Penyakit radang usus (IBD) menghabiskan ekosistem mikroba di saluran pencernaan yang menyebabkan peradangan dan disfungsi metabolisme. Prebiotik telah terbukti meringankan gejala-gejala ini dengan berfungsi sebagai sumber energi dan makanan bagi mikroba usus, memulihkan mikrobioma, dan mengurangi gejala IBD. Kredit: Ariaee A, Koentgen S, Wardill HR, dkk.
Semakin banyak penelitian yang menunjukkan bahwa mengubah bakteri usus bisa menjadi strategi yang tepat untuk mengobati penyakit radang usus (IBD), suatu kondisi yang persisten dan parah yang berdampak pada jutaan orang di seluruh dunia.
IBD, yang mencakup penyakit Crohn, kolitis ulserativa, dan IBD yang tidak diklasifikasikan, ditandai dengan peradangan kronis pada saluran pencernaan. Perawatan konvensional bertujuan untuk mengendalikan gejala dan mencegah komplikasi. Namun, obat-obatan tersebut sering kali memiliki efektivitas yang terbatas dan dapat menimbulkan efek samping.
Penelitian baru ini mengeksplorasi potensi prebiotik, serat makanan yang memberi nutrisi pada bakteri usus yang bermanfaat, sebagai strategi terapi IBD. Penelitian telah menunjukkan bahwa mikrobioma usus yang sehat memainkan peran penting dalam menjaga kesehatan usus, dan perubahan pada komunitas bakteri ini berhubungan dengan IBD.
Para peneliti percaya bahwa mendorong pertumbuhan bakteri menguntungkan melalui prebiotik dapat mengembalikan keseimbangan usus dan meringankan gejala IBD. Hipotesis ini telah dievaluasi dalam sejumlah studi klinis. Diperlukan lebih banyak penelitian pada manusia untuk memahami sepenuhnya respons yang dipersonalisasi yang terjadi pada pasien IBD ini sebelum rekomendasi klinis dapat dibuat dengan aman.
Evaluasi Klinis dan Sumber Prebiotik
Tinjauan tersebut menyoroti potensi terapeutik berbagai prebiotik yang berasal dari berbagai sumber makanan, termasuk:
- β-fructans (ditemukan pada akar sawi putih, bawang putih, dan pisang)
- Galacto-oligosakarida (GOS) (ditemukan dalam kacang-kacangan seperti lentil dan buncis)
- β-glukan (ditemukan dalam gandum, jamur, dan ragi)
- Xylo-oligosakarida (XOS) (berasal dari tebu, tongkol jagung, dan sekam padi)
- Pektin (ditemukan dalam buah jeruk dan buah serta sayuran lainnya)
- Pati resisten (RS) (ditemukan pada pisang mentah, kentang, dan pati jagung dengan kadar amilosa tinggi)
- Glukomanan (GM) (ditemukan di akar konjak)
Studi praklinis pada model hewan kolitis menunjukkan potensi penggunaan prebiotik tertentu dalam mengurangi peradangan, meningkatkan fungsi penghalang usus, dan mendorong pertumbuhan bakteri menguntungkan.
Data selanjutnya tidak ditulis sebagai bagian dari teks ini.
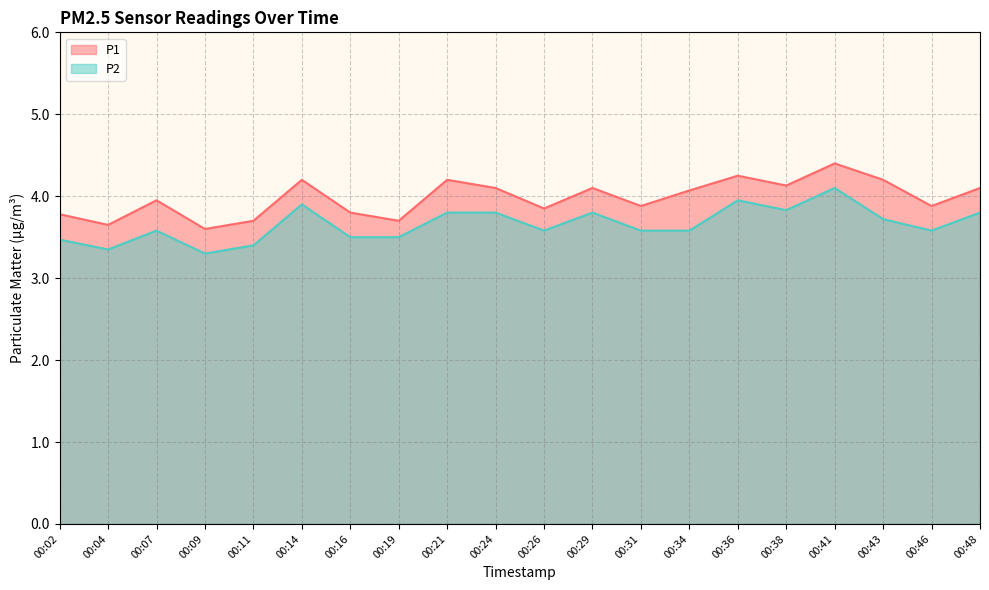

Reading left to right, what are all the values shown in this chart?

P1: 3.8	3.6	4.0	3.6	3.7	4.2	3.8	3.7	4.2	4.1	3.9	4.1	3.9	4.1	4.2	4.1	4.4	4.2	3.9	4.1
P2: 3.5	3.4	3.6	3.3	3.4	3.9	3.5	3.5	3.8	3.8	3.6	3.8	3.6	3.6	4.0	3.8	4.1	3.7	3.6	3.8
Namun, penting untuk dicatat bahwa model hewan ini menunjukkan produksi produk sampingan fermentasi serat seperti asam lemak rantai pendek (SCFA) biasanya dikaitkan dengan efek menguntungkan ini dan SCFA biasanya berkurang pada pasien IBD.
Oleh karena itu, meskipun beberapa penelitian klinis memberikan hasil yang positif, beberapa penelitian signifikan baru-baru ini menyoroti efek merugikan pada pasien tertentu, terutama mereka yang mikrobiota ususnya berubah dan tidak dapat memanfaatkan serat prebiotik ini dengan baik. Studi-studi ini menyoroti respons yang dipersonalisasi terhadap berbagai prebiotik dan menunjukkan perlunya penelitian lebih lanjut untuk menentukan prebiotik yang paling efektif dan dosis optimalnya untuk mengelola IBD pada manusia.
Pendekatan ini memberikan harapan besar dalam meningkatkan kehidupan pasien IBD. Dengan memanfaatkan kekuatan bakteri usus, para peneliti membuka jalan bagi pengobatan generasi baru yang menargetkan akar penyebab penyakit ini.
Referensi: “Pilihan prebiotik mempengaruhi hasil pengobatan penyakit radang usus: tinjauan bukti praklinis dan klinis” oleh Amin Ariaee, Sabrina Koentgen, Hannah R Wardill, Georgina L Hold, Clive A Prestidge, Heather K Armstrong dan Paul Joyce, 1 April 2024 , eGastroenterologi.
DOI: 10.1136/egastro-2023-100055
Penelitian ini didanai oleh Hospital Research Foundation Group dan Canada Research Chair.